WARSAW (Reuters) - Poland’s parliament will be suspended at the close of business on Wednesday until after an election on Oct. 13, its speaker said, prompting opposition lawmakers to accuse the right-wing government of secretly plotting to push through extra bills.
This parliamentary session had been due to end on Friday anyway. But by approving a motion merely to suspend, not terminate, the current session, the ruling nationalist Law and Justice Party (PiS) ensures that the outgoing parliament - in which it has a majority - reconvenes after the election for a short period before the new lawmakers can take their seats.
The opposition fears PiS, which they and the European Union accuse of undermining the rule of law, will use that small window after the election to push through additional bills.
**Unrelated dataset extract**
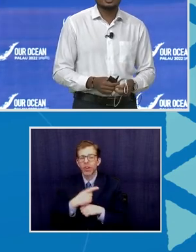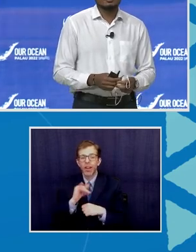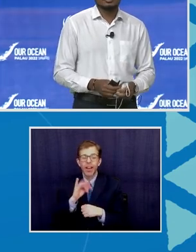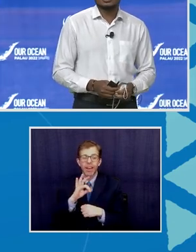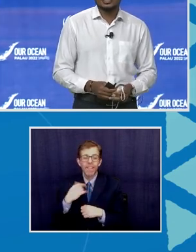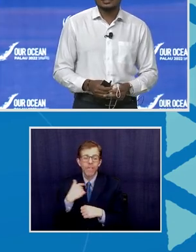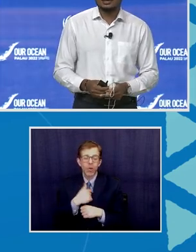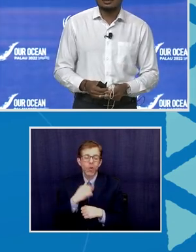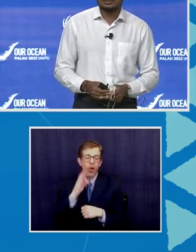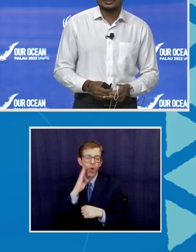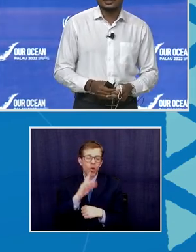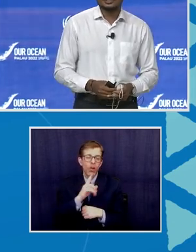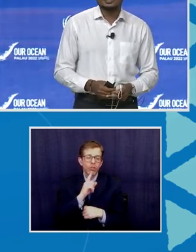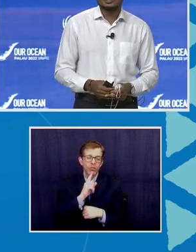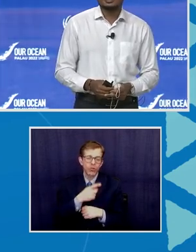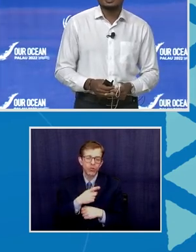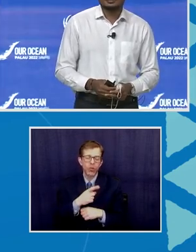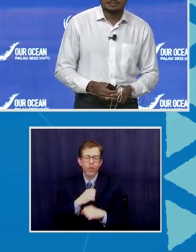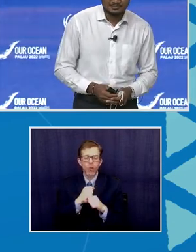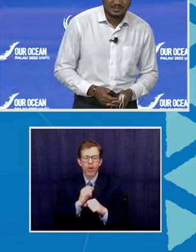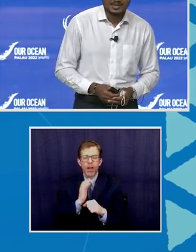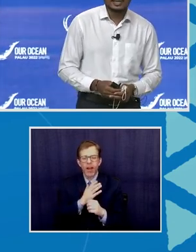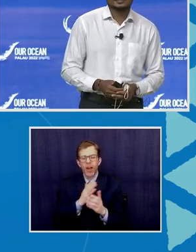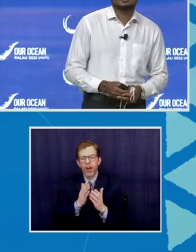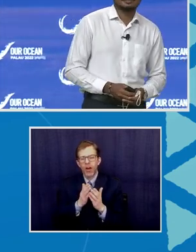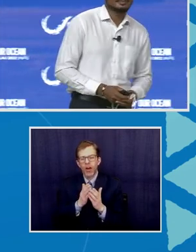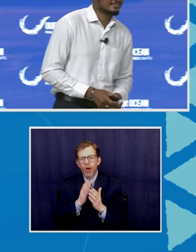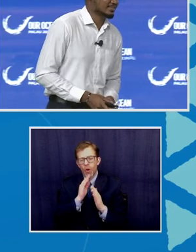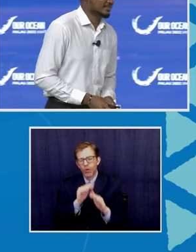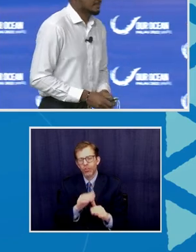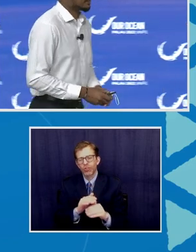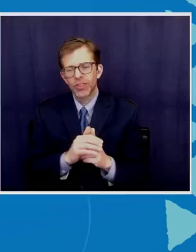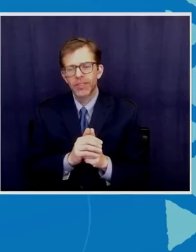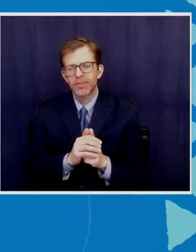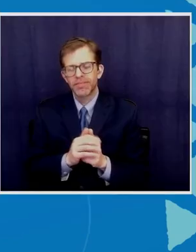truly protect our oceans. Salam. Salam.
PiS, which is tipped to win the election, denies any such intention.
“We have a one-day session today, we announce a break and we continue (this session) on October 15 and 16. This is nothing extraordinary,” said the speaker of the lower house, Elzbieta Witek, a PiS lawmaker.
Witek said PiS would not add new items to the parliamentary agenda on October 15 and 16 and that the earlier suspension would allow lawmakers to focus on election campaigning.
But the opposition said such a break was unprecedented in Polish parliamentary history.
“It means that PiS has some kind of a hidden plan - it either does not believe the election result will be positive for them and wants to play safe, or it wants to prepare some draft law, which could not have been adopted under normal conditions,” Malgorzata Kidawa-Blonska from the main opposition group Civic Coalition told private radio TOK FM.
“You don’t do such things out of love for the lawmakers. For sure it does not bode well,” added Kidawa-Blonska, who is Civic Coalition’s candidate for prime minister.
Other lawmakers suggested PiS might be hiding bad economic news from the voters and would amend its budget plan after the election, before the new parliament can be sworn in.
“Do they want to introduce some changes just after the election, about which they don’t want to say a word ahead of the election because it may influence their result?” said Wladyslaw Kosiniak-Kamysz, head of the Polish Peasant Party (PSL).
An opinion poll by IBRiS, conducted on Sept. 6-7, showed the PiS-led coalition with 42.4% support and its main rival, the liberal, pro-EU Civic Coalition, on 22.7%. The leftist bloc Lewica had 13.1% and PSL/Kukiz’15 had 5.6% support.